A cheer went up from all the Crows. “To next month!” cried Waldo.
“Right.” Ralph looked shell-shocked. He looked down at himself as his ugly sweater vanished, along with the illusion of all his earthly clothes—the remainders of what he’d worn in life. He wore black clothing now. Black shirt, black jeans, black shoes. He’d accepted Crowhood. He was part of a murder and they were out to murder Evil.
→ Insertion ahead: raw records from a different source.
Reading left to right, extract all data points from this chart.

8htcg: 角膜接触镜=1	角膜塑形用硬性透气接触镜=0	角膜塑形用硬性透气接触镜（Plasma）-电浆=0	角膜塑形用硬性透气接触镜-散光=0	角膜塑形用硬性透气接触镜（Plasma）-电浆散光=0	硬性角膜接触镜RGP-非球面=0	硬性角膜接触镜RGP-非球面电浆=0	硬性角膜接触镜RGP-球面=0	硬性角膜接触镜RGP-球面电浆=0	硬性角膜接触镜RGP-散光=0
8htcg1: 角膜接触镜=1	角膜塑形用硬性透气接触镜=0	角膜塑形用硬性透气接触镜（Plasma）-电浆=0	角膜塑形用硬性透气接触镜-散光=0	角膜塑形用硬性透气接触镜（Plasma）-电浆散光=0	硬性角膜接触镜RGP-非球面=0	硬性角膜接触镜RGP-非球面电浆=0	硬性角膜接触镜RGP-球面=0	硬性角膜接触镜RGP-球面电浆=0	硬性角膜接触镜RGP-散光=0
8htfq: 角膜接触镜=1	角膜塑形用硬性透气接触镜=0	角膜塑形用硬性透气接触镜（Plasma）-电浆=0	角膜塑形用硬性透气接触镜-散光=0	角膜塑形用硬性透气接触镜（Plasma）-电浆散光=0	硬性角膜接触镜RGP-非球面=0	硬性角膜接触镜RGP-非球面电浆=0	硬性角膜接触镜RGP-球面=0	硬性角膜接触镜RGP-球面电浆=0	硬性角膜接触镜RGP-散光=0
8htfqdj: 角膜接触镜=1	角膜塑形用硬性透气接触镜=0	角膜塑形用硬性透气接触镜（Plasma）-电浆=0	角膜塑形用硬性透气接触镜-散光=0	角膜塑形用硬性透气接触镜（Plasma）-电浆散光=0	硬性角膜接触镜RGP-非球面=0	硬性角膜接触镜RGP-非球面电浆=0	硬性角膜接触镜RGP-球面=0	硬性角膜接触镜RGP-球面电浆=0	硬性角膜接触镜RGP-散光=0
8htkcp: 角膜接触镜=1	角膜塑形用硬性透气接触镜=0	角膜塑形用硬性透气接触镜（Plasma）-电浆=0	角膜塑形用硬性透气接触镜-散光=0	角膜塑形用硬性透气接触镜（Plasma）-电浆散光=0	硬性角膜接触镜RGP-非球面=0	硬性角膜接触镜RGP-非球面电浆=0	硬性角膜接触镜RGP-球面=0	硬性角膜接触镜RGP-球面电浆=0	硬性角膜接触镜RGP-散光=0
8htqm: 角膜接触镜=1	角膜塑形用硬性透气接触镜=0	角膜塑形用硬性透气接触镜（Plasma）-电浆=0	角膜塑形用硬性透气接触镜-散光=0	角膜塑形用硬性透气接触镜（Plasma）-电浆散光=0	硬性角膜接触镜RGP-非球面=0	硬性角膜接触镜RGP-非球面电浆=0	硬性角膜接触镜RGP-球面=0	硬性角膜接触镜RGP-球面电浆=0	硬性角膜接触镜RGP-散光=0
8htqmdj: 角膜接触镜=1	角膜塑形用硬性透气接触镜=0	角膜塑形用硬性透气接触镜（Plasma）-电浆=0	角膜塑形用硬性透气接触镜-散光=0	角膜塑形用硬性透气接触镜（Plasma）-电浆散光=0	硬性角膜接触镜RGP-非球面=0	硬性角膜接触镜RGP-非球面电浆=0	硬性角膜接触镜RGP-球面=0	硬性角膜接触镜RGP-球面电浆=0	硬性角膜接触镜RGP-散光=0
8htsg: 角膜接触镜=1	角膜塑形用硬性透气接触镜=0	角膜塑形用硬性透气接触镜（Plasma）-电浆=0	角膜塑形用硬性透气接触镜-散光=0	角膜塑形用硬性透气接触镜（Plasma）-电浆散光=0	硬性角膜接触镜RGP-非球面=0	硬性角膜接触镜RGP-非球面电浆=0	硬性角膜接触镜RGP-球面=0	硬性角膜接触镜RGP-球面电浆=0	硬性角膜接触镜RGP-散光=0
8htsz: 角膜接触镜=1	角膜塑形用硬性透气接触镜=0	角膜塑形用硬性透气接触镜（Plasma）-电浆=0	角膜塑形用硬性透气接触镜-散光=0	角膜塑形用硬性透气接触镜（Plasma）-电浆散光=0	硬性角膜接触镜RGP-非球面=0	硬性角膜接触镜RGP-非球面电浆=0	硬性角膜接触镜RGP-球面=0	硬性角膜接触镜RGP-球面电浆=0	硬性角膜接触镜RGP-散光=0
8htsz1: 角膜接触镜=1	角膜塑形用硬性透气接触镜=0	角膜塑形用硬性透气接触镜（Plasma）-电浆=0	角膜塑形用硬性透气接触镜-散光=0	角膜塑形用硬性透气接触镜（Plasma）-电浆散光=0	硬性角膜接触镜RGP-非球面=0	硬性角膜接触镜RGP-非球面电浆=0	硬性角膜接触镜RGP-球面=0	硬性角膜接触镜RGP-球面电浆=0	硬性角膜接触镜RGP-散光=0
“You’ll get used to it, bro. Trust me,” said Waldo. “Are you sure, Sue? Will you lead us? You don’t need to be dead. With you, I think maybe more of us will survive.”
“When those monsters showed up? They wanted to get rid of me fast. It didn’t work. Yeah, of course I’m in,” she said. She knew as she said it that what they’d seen tonight was only the start. She didn’t care. She had a purpose now that went beyond anything she’d ever dreamed she could do. She could go home.
Aunty Judy didn’t ask her where she’d been, even though now it was truly dark. She didn’t even wrinkle her nose at the smell that came off Sue. She was still sitting quietly and serenely on the bench where Sue had left her, bundled up in her heavy coat and that beacon blanket she always wore. As Sue came up to her she could almost see a waver in the air. Three wavers, really, as if three people stood close by watching, before they vanished with approval into the night.
“Hi,” she said to the Elder.
“Hi, Little Crow,” said Aunt Judy. “It’s time to go home.”